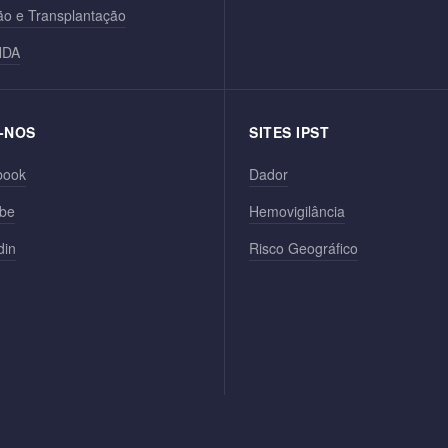
o e Transplantação
NDA
-NOS
SITES IPST
book
Dador
be
Hemovigilância
din
Risco Geográfico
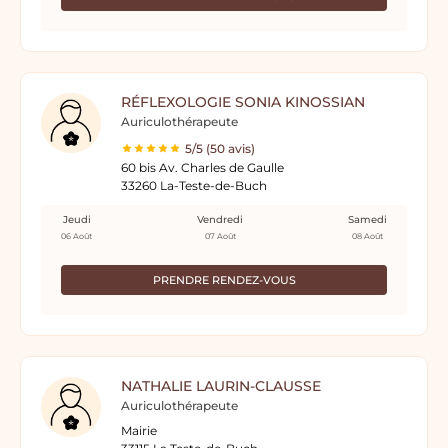
RÉFLEXOLOGIE SONIA KINOSSIAN
Auriculothérapeute
5/5 (50 avis)
60 bis Av. Charles de Gaulle
33260 La-Teste-de-Buch
Jeudi
Vendredi
Samedi
06 Août
07 Août
08 Août
PRENDRE RENDEZ-VOUS
NATHALIE LAURIN-CLAUSSE
Auriculothérapeute
Mairie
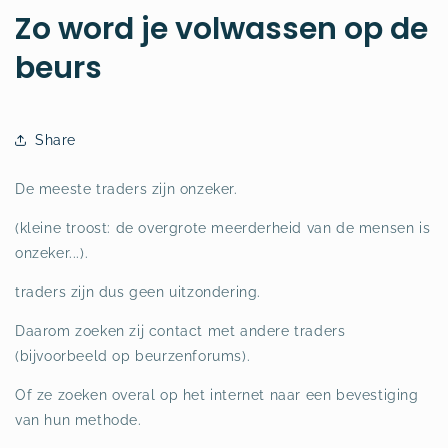
Zo word je volwassen op de
beurs
Share
De meeste traders zijn onzeker.
(kleine troost: de overgrote meerderheid van de mensen is
onzeker...).
traders zijn dus geen uitzondering.
Daarom zoeken zij contact met andere traders
(bijvoorbeeld op beurzenforums).
Of ze zoeken overal op het internet naar een bevestiging
van hun methode.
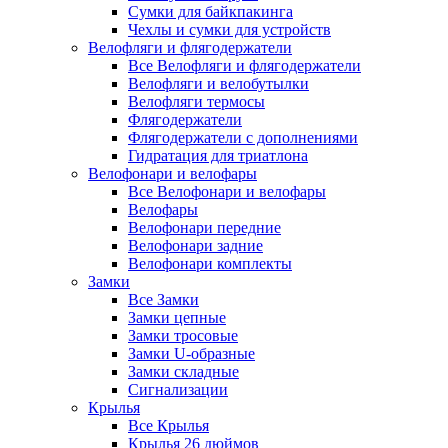
Сумки для байкпакинга
Чехлы и сумки для устройств
Велофляги и флягодержатели
Все Велофляги и флягодержатели
Велофляги и велобутылки
Велофляги термосы
Флягодержатели
Флягодержатели с дополнениями
Гидратация для триатлона
Велофонари и велофары
Все Велофонари и велофары
Велофары
Велофонари передние
Велофонари задние
Велофонари комплекты
Замки
Все Замки
Замки цепные
Замки тросовые
Замки U-образные
Замки складные
Сигнализации
Крылья
Все Крылья
Крылья 26 дюймов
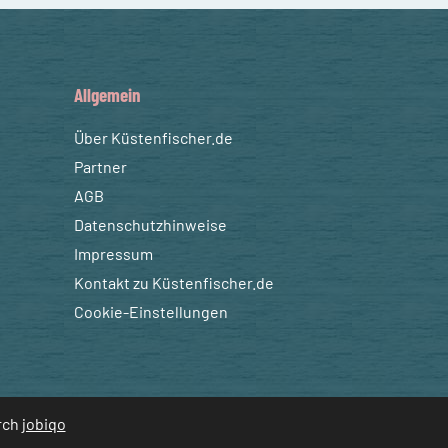
Allgemein
Über Küstenfischer.de
Partner
AGB
Datenschutzhinweise
Impressum
Kontakt zu Küstenfischer.de
Cookie-Einstellungen
urch
jobiqo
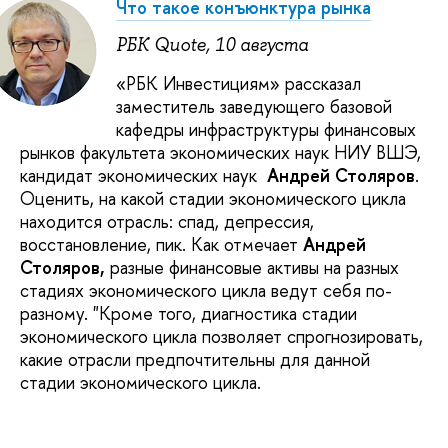
Что такое конъюнктура рынка
РБК Quote, 10 августа
«РБК Инвестициям» рассказал
заместитель заведующего базовой
кафедры инфраструктуры финансовых
рынков факультета экономических наук НИУ ВШЭ,
кандидат экономических наук
Андрей Столяров
.
Оценить, на какой стадии экономического цикла
находится отрасль: спад, депрессия,
восстановление, пик. Как отмечает
Андрей
Столяров,
разные финансовые активы на разных
стадиях экономического цикла ведут себя по-
разному. "Кроме того, диагностика стадии
экономического цикла позволяет спрогнозировать,
какие отрасли предпочтительны для данной
стадии экономического цикла.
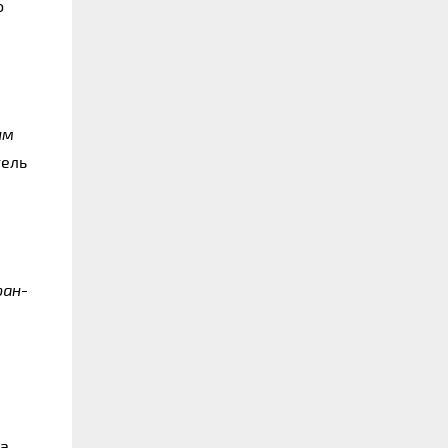
о
им
тель
ран-
на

━━━━━━━━━━━━━━━━

GOAL OF THE EXERCISE → Each line above must be set down exactly, though no picture should be carried over.

ANSWER TO THIS EXERCISE →
o e Transplantação
NDA
-NOS
SITES IPST
book
Dador
be
Hemovigilância
din
Risco Geográfico
RÉFLEXOLOGIE SONIA KINOSSIAN
Auriculothérapeute
5/5 (50 avis)
60 bis Av. Charles de Gaulle
33260 La-Teste-de-Buch
Jeudi
Vendredi
Samedi
06 Août
07 Août
08 Août
PRENDRE RENDEZ-VOUS
NATHALIE LAURIN-CLAUSSE
Auriculothérapeute
Mairie
Zo word je volwassen op de
beurs
Share
De meeste traders zijn onzeker.
(kleine troost: de overgrote meerderheid van de mensen is
onzeker...).
traders zijn dus geen uitzondering.
Daarom zoeken zij contact met andere traders
(bijvoorbeeld op beurzenforums).
Of ze zoeken overal op het internet naar een bevestiging
van hun methode.
Сумки для байкпакинга
Чехлы и сумки для устройств
Велофляги и флягодержатели
Все Велофляги и флягодержатели
Велофляги и велобутылки
Велофляги термосы
Флягодержатели
Флягодержатели с дополнениями
Гидратация для триатлона
Велофонари и велофары
Все Велофонари и велофары
Велофары
Велофонари передние
Велофонари задние
Велофонари комплекты
Замки
Все Замки
Замки цепные
Замки тросовые
Замки U-образные
Замки складные
Сигнализации
Крылья
Все Крылья
Крылья 26 дюймов
Allgemein
Über Küstenfischer.de
Partner
AGB
Datenschutzhinweise
Impressum
Kontakt zu Küstenfischer.de
Cookie-Einstellungen
urch
jobiqo
Что такое конъюнктура рынка
РБК Quote, 10 августа
«РБК Инвестициям» рассказал
заместитель заведующего базовой
кафедры инфраструктуры финансовых
рынков факультета экономических наук НИУ ВШЭ,
кандидат экономических наук
Андрей Столяров
.
Оценить, на какой стадии экономического цикла
находится отрасль: спад, депрессия,
восстановление, пик. Как отмечает
Андрей
Столяров,
разные финансовые активы на разных
стадиях экономического цикла ведут себя по-
разному. "Кроме того, диагностика стадии
экономического цикла позволяет спрогнозировать,
какие отрасли предпочтительны для данной
стадии экономического цикла.
о
им
тель
ран-
на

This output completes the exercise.